▸ REQUIRED TASKS
1. Extract the passage of the file-utility documentation between "NOTE: the name" and "lines are displayed.", inclusive.
2. Answer these questions from the file-utility documentation:
(a) Why is the directory function named _dir() instead of dir()?
(b) Which anchor character does not currently work in grep() searches?
(c) What does sed() return?
3. Continue the file-utility documentation from its final line.

[START OF SOURCE PASSAGE]

File dates are not displayed, as they all depend on the time from last reboot, and don't mean much in this environment.

NOTE: the name is _dir() because dir() is a python builtin.

grep()

    grep(filename, pattern, numbers=False)
    in:  filename         the file to scan
         pattern          a python regex to match
         numbers          whether to prepend a line-number + space 
    return: Null

You can search a file for a pattern, and any matching lines are displayed.

Searches using ^ (start of line) work fine, but searches with $ (end-of-line) aren't currently working.

Examples
tf.grep('log.txt', '2021-03-\d\d')
tf.grep('config.txt', 'user.\s=')
tf.grep('config.ini', '\[\w*\]', numbers = True)

sed()

  sed(filename, pattern, bak_ext=".bak")
  in:  filename       the file to edit
       pattern        a sed pattern, involving one of "aidsxX"
       bak_ext        the extension to use when creating the file backup (without the dot)
  return: tuple(number of lines in the input file, number of lines modified/added/deleted/matched)

[END OF SOURCE PASSAGE]
[START OF GIVEN MATERIAL]

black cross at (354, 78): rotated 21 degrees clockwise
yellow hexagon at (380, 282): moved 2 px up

[END OF GIVEN MATERIAL]

▸ OUTPUTS
1.
NOTE: the name is _dir() because dir() is a python builtin.

grep()

    grep(filename, pattern, numbers=False)
    in:  filename         the file to scan
         pattern          a python regex to match
         numbers          whether to prepend a line-number + space 
    return: Null

You can search a file for a pattern, and any matching lines are displayed.

2.
(a) Because dir() is a python builtin.
(b) The $ (end-of-line) anchor.
(c) A tuple of the number of lines in the input file and the number of lines modified/added/deleted/matched.

3.
The sed function is an inline file editor, based on sed from the Unix world. When invoked, it first renames the source file to have a .bak extension. That file is opened and each line of the source file is loaded in, and a regex pattern match is performed. If the line is changed/found/inserted, then the output is streamed to the new (output) file with the same name as the original; it appears to the user that the files is edited-in-place, with a .bak file created.

This version of sed has 6 commands:

  • a appends a line
  • i inserts a line
  • d deletes a line or lines
  • s does a search and replace
  • x does a grep and only saves lines that match
  • X does a grep and only saves lines that do not match

If the single-letter command is preceded by a number or number-range, then the edit operation only applies to that line(s). A number range may be separated by - hyphen or , comma.

Examples
12aMAX_FILE_NAME=255             insert a line AFTER line 12
12iDEFAULT_DIR = "/"             insert a line BEFORE line 12
43-45d                           delete lines 43, 44 and 45
1,20s/^#\s*/##  /                only in lines 1 through 20, replace lines that 
                                 start with a # followed by whitespace
                                 with two-# and two-spaces....to align some comments

The x/X patterns are wrapped in a pair of delimiter characters, typically /, although any other character is allowed (except space). Valid X commands are:

x/abcd/
10-20X/\w*\s*\d\d/
x!ratio x/y!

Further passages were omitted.